Propped up against the now lighted lamp was a letter addressed to
Monsieur Polperro in a peculiar, large handwriting. L'Ami Fritz, again
uttering that queer guttural exclamation, snatched up the envelope, and
hurriedly put it into his breast-pocket.

"I brought that letter out of M'sieur's bed-room," observed the
day-servant, cringingly. "I feared M'sieur had forgotten it! Would
M'sieur like me to take it to the Villa du Lac on my way home?"

"No," said Monsieur Wachner, shortly. "There is no need for you to do
that; Madame Bailey will kindly take it for me."

And again Sylvia felt surprised. Surely he had said--or was it Madame
Wachner?--that they had arranged for a man to call for it.

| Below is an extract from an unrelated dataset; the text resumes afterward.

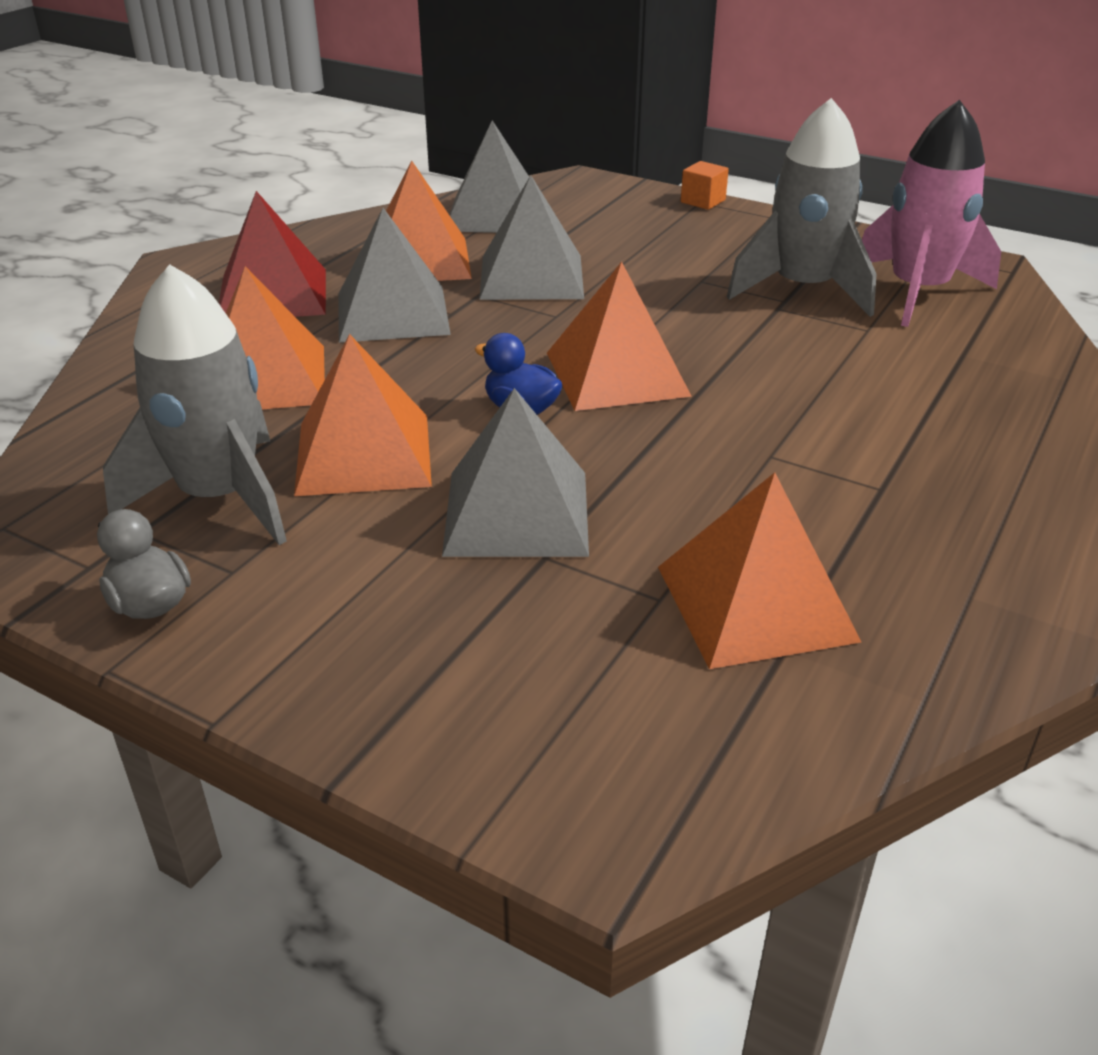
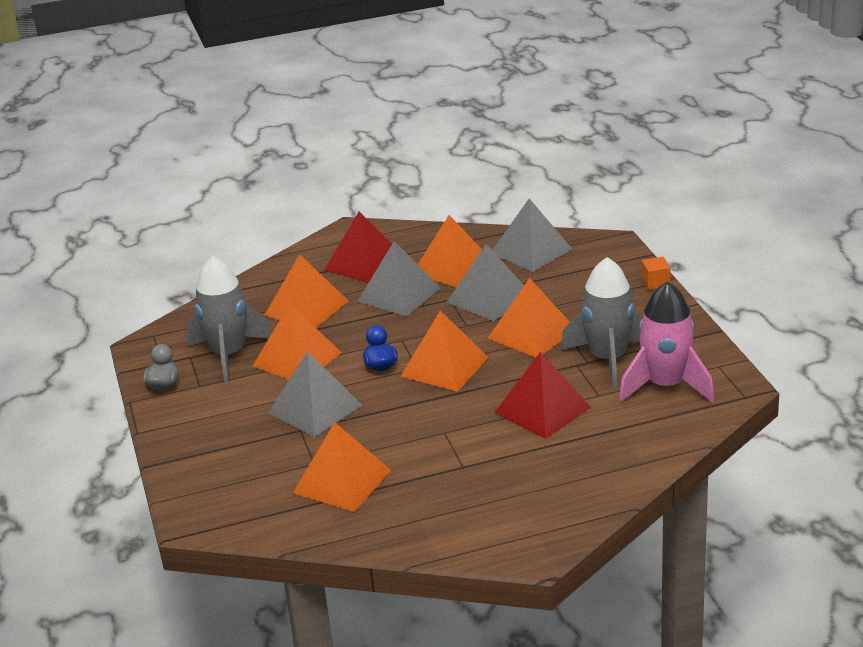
camera: 45 degrees right, 5 degrees down
none -> orange pyramid [488,278,570,358]
none -> red pyramid [494,352,591,439]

His wife shouted out his name imperiously from the dark passage, "Fritz!
Fritz! Come here a moment; I want you."

He hurried out of the room, and Sylvia and the servant were thus left
alone together for a few moments in the dining-room.

The woman went to the buffet and took up a plate; she came and placed it
noisily on the table, and, under cover of the sound she made, "Do not
stay here, Madame," she whispered, thrusting her wrinkled, sharp-featured
face close to the Englishwoman's. "Come away with me! Say you want me to
wait a bit and conduct you back to the Villa du Lac."